In the present case, the plaintiff alleges that Axelrod placed a disciplinary e-mail in her personnel file and also yelled at her in front of coworkers and members of the public for giving incorrect information. Federаl courts, however, have held that a disciplinary letter does not constitute a materially adverse employment action.6 See, e.g., Chang v. Safe Horizons, 254 Fed. Appx. 838, 839 (2d Cir. 2007) (holding that oral and written warnings do not constitute adverse employment actions); Joseph v. Leavitt, 465 F.3d 87, 91 (2d Cir. 2006) (“[t]he application of the [employer‘s] disciplinary policies to [the employee], without more, does not constitute [an] adverse employment action“); Mattern v. Eastman Kodak Co., 104 F.3d 702, 708 (5th Cir. 1997) (holding that disciplinary filings and supervisor‘s reprimands are not adverse еmployment actions), cert. denied, 522 U.S. 932, 118 S. Ct. 336, 139 L. Ed. 2d 260 (1997).

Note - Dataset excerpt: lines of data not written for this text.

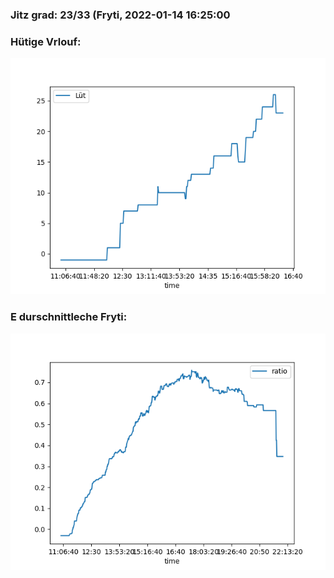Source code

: ### Jitz grad: 23/33 (Fryti, 2022-01-14 16:25:00

### Hütige Vrlouf:
![Graph](Today.png)

### E durschnittleche Fryti:
![Graph](Fryti.png)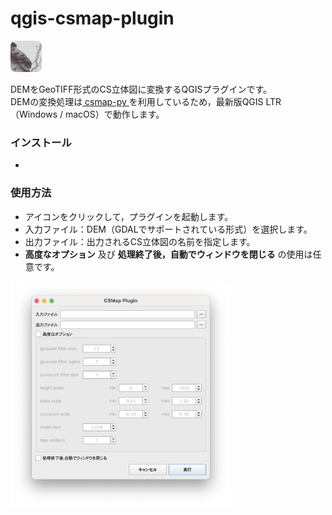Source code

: # qgis-csmap-plugin

<img src='./imgs/icon.png' width="10%">

DEMをGeoTIFF形式のCS立体図に変換するQGISプラグインです。<br>
DEMの変換処理は[ csmap-py ](https://github.com/MIERUNE/csmap-py)を利用しているため，最新版QGIS LTR（Windows / macOS）で動作します。<br>

### インストール
 - 

### 使用方法
 - アイコンをクリックして，プラグインを起動します。
 - 入力ファイル：DEM（GDALでサポートされている形式）を選択します。
 - 出力ファイル：出力されるCS立体図の名前を指定します。
 - <b>高度なオプション</b> 及び <b>処理終了後，自動でウィンドウを閉じる</b> の使用は任意です。

<img src='./imgs/usage.png' width="70%">
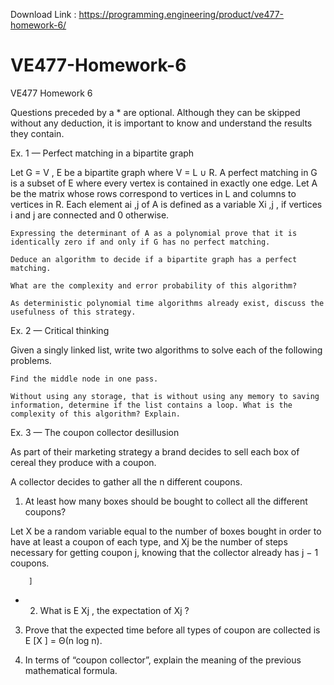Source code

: Download Link : https://programming.engineering/product/ve477-homework-6/

# VE477-Homework-6
VE477 Homework 6

Questions preceded by a * are optional. Although they can be skipped without any deduction, it is important to know and understand the results they contain.

Ex. 1 — Perfect matching in a bipartite graph

Let G = V , E be a bipartite graph where V = L ∪ R. A perfect matching in G is a subset of E where every vertex is contained in exactly one edge. Let A be the matrix whose rows correspond to vertices in L and columns to vertices in R. Each element ai ,j of A is defined as a variable Xi ,j , if vertices i and j are connected and 0 otherwise.

    Expressing the determinant of A as a polynomial prove that it is identically zero if and only if G has no perfect matching.

    Deduce an algorithm to decide if a bipartite graph has a perfect matching.

    What are the complexity and error probability of this algorithm?

    As deterministic polynomial time algorithms already exist, discuss the usefulness of this strategy.

Ex. 2 — Critical thinking

Given a singly linked list, write two algorithms to solve each of the following problems.

    Find the middle node in one pass.

    Without using any storage, that is without using any memory to saving information, determine if the list contains a loop. What is the complexity of this algorithm? Explain.

Ex. 3 — The coupon collector desillusion

As part of their marketing strategy a brand decides to sell each box of cereal they produce with a coupon.

A collector decides to gather all the n different coupons.

1. At least how many boxes should be bought to collect all the different coupons?

Let X be a random variable equal to the number of boxes bought in order to have at least a coupon of each type, and Xj be the number of steps necessary for getting coupon j, knowing that the collector already has j − 1 coupons.

        ]

* 2. What is E Xj , the expectation of Xj ?

3. Prove that the expected time before all types of coupon are collected is E [X ] = Θ(n log n).

4. In terms of “coupon collector”, explain the meaning of the previous mathematical formula.
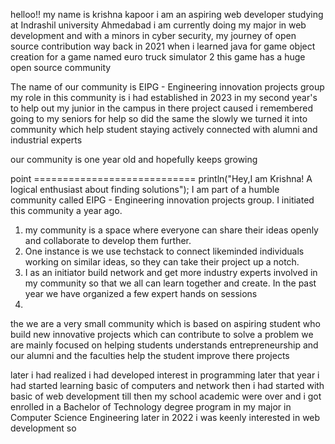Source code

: 
helloo!! my name is krishna kapoor i am an aspiring web developer studying at Indrashil university Ahmedabad i am currently doing my major in web development and with a minors in cyber security, my journey of open source contribution way back in 2021 when i learned java for game object creation for a game named euro truck simulator 2 this game has a huge open source community 


The name of our community is EIPG - Engineering innovation projects group
my role in this community is i had established in 2023 in my second year's  to help out my junior in the campus in there project caused i remembered going to my seniors for help so did the same the slowly we turned it into community which help student staying actively connected with alumni and industrial experts 

our community is one year old and hopefully keeps growing 



point ============================
println("Hey,I am Krishna! A logical enthusiast about finding solutions");
I am part of a humble community called EIPG - Engineering innovation projects group. I initiated this community a year ago. 

1) my community is a space where everyone can share their ideas openly and collaborate to develop them further.
2)  One instance is we use techstack to connect likeminded individuals working on similar ideas, so they can take their project up a notch.
3)  I as an initiator build network and get more industry experts involved in my community so that we all can learn together and create. In the past year we have organized a few expert hands on sessions 
4) 








the 
we are a very small community which is based on  aspiring student who build new innovative projects which can contribute to solve a problem  we are mainly focused on helping students understands entrepreneurship and our alumni and the faculties help the student improve there projects 
 







later i had realized i  had  developed interest in programming later that year i had started learning basic of computers and network then i had started with basic of web development till then my school academic were over  and i got enrolled in a Bachelor of Technology degree program in my major in Computer Science Engineering later in 2022 i was keenly interested in web development so 
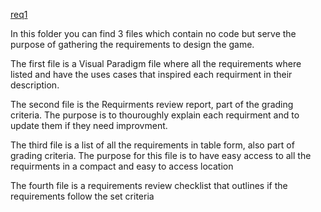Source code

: [req1](#req)

In this folder you can find 3 files which contain no code but serve the purpose of gathering the requirements to design the game.

The first file is a Visual Paradigm file where all the requirements where listed and have the uses cases that inspired each requirment in their description.

The second file is the Requirments review report, part of the grading criteria. The purpose is to thouroughly explain each requirment and to update them if they need improvment.

The third file is a list of all the requirements in table form, also part of grading criteria. The purpose for this file is to have easy access to all the requirments in a compact
and easy to access location  

The fourth file is a requirements review checklist that outlines if the requirements follow the set criteria
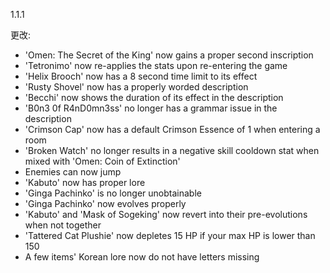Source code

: 1.1.1

更改:
- 'Omen: The Secret of the King' now gains a proper second inscription
- 'Tetronimo' now re-applies the stats upon re-entering the game
- 'Helix Brooch' now has a 8 second time limit to its effect
- 'Rusty Shovel' now has a properly worded description
- 'Becchi' now shows the duration of its effect in the description
- 'B0n3 0f R4nD0mn3ss' no longer has a grammar issue in the description
- 'Crimson Cap' now has a default Crimson Essence of 1 when entering a room
- 'Broken Watch' no longer results in a negative skill cooldown stat when mixed with 'Omen: Coin of Extinction'
- Enemies can now jump
- 'Kabuto' now has proper lore
- 'Ginga Pachinko' is no longer unobtainable
- 'Ginga Pachinko' now evolves properly
- 'Kabuto' and 'Mask of Sogeking' now revert into their pre-evolutions when not together
- 'Tattered Cat Plushie' now depletes 15 HP if your max HP is lower than 150
- A few items' Korean lore now do not have letters missing
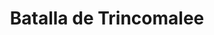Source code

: ﻿---
title: "Batalla de Trincomalee"
permalink: periodes_613.html
layout: periode
dataInici: 1782-08-25
dataFi: 1782-09-03
sidebar: periodes
pares:
  - id: 609
    title: "India"
    dataInici: "(1778)"
    dataFi: "(1783)"

fills:
jocsPrincipals:
jocsEscenaris:
jocsEpoca:
  - title: "Suffren aux Indes"
    bggId: 23735
    escenari: "Trincomalee"
    dataInici: 
    dataFi: 

jocsEpocaEscenaris:
---
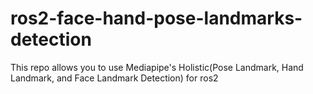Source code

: # ros2-face-hand-pose-landmarks-detection
This repo allows you to use Mediapipe's Holistic(Pose Landmark, Hand Landmark, and Face Landmark Detection) for ros2
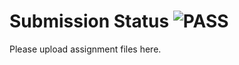# Submission Status ![PASS](https://raw.githubusercontent.com/bjucps209/submission-tests/main/images/pass.png)

Please upload assignment files here.
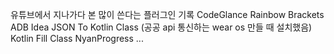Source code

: 유튜브에서 지나가다 본 많이 쓴다는 플러그인 기록
CodeGlance
Rainbow Brackets
ADB Idea
JSON To Kotlin Class (공공 api 통신하는 wear os 만들 때 설치했음)
Kotlin Fill Class
NyanProgress
...

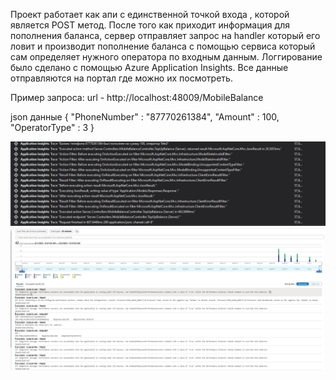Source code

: Проект работает как апи с единственной точкой входа , которой является POST метод.
После того как приходит информация для пополнения баланса, сервер отправляет запрос на handler который его ловит и производит пополнение баланса с помощью сервиса 
который сам определяет нужного оператора по входным данным. 
Логгирование было сделано с помощью Azure Application Insights. Все данные отправляются на портал где можно их посмотреть.

Пример запроса: 
url - http://localhost:48009/MobileBalance

json данные 
{
    "PhoneNumber" : "87770261384",
    "Amount" : 100,
    "OperatorType" : 3
}

![Image alt](https://github.com/Leloporopoka/MobileBalanceTopUp/raw/master/image1.JPG)
![Image alt](https://github.com/Leloporopoka/MobileBalanceTopUp/raw/master/image2.JPG)
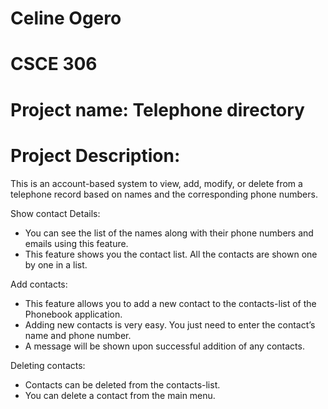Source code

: 
# Celine Ogero
# CSCE 306
# Project name: Telephone directory
# Project Description: 
This is an account-based system to view, add, modify, or
delete from a telephone record based on names and the corresponding phone
numbers.

Show contact Details: 
- You can see the list of the names along with their phone numbers and emails using this feature. 
- This feature shows you the contact list. All the contacts are shown one by one in a list.

Add contacts: 
- This feature allows you to add a new contact to the contacts-list of the Phonebook application. 
- Adding new contacts is very easy. You just need to enter the contact’s name and phone number.
- A message will be shown upon successful addition of any contacts.

Deleting contacts: 
- Contacts can be deleted from the contacts-list. 
- You can delete a contact from the main menu.
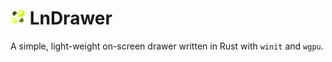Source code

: # <img src="res/icon_small.svg" alt="LnDrawer Icon" height="24"> LnDrawer #
A simple, light-weight on-screen drawer written in Rust with `winit` and `wgpu`.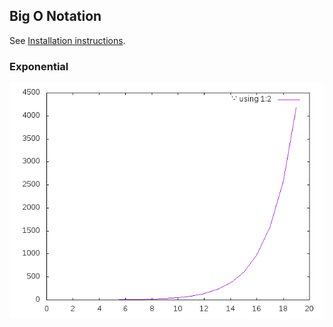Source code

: ## Big O Notation
See [Installation instructions](install.md).
### Exponential
![](image/exponential.png)
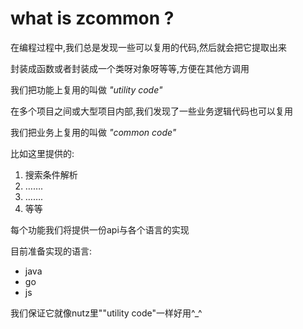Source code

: # what is zcommon ?

在编程过程中,我们总是发现一些可以复用的代码,然后就会把它提取出来

封装成函数或者封装成一个类呀对象呀等等,方便在其他方调用

我们把功能上复用的叫做 *"utility code"*

在多个项目之间或大型项目内部,我们发现了一些业务逻辑代码也可以复用

我们把业务上复用的叫做 *"common code"*


比如这里提供的:

1. 搜索条件解析
2. …….	
3. …….
4. 等等


每个功能我们将提供一份api与各个语言的实现

目前准备实现的语言:

* java
* go
* js

我们保证它就像nutz里""utility code"一样好用^_^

The reprimands and admonishments alleged by the plaintiff, in the absence of evidence showing that she was terminated, demoted or given diminished responsibilities, or that she suffered a decrease in salary or material loss in benefits, do not constitute an adverse employment action. We therefore conclude that the trial court properly struck the plaintiff‘s race discrimination claim.
The judgment is affirmed.
In this opinion the other judges concurred.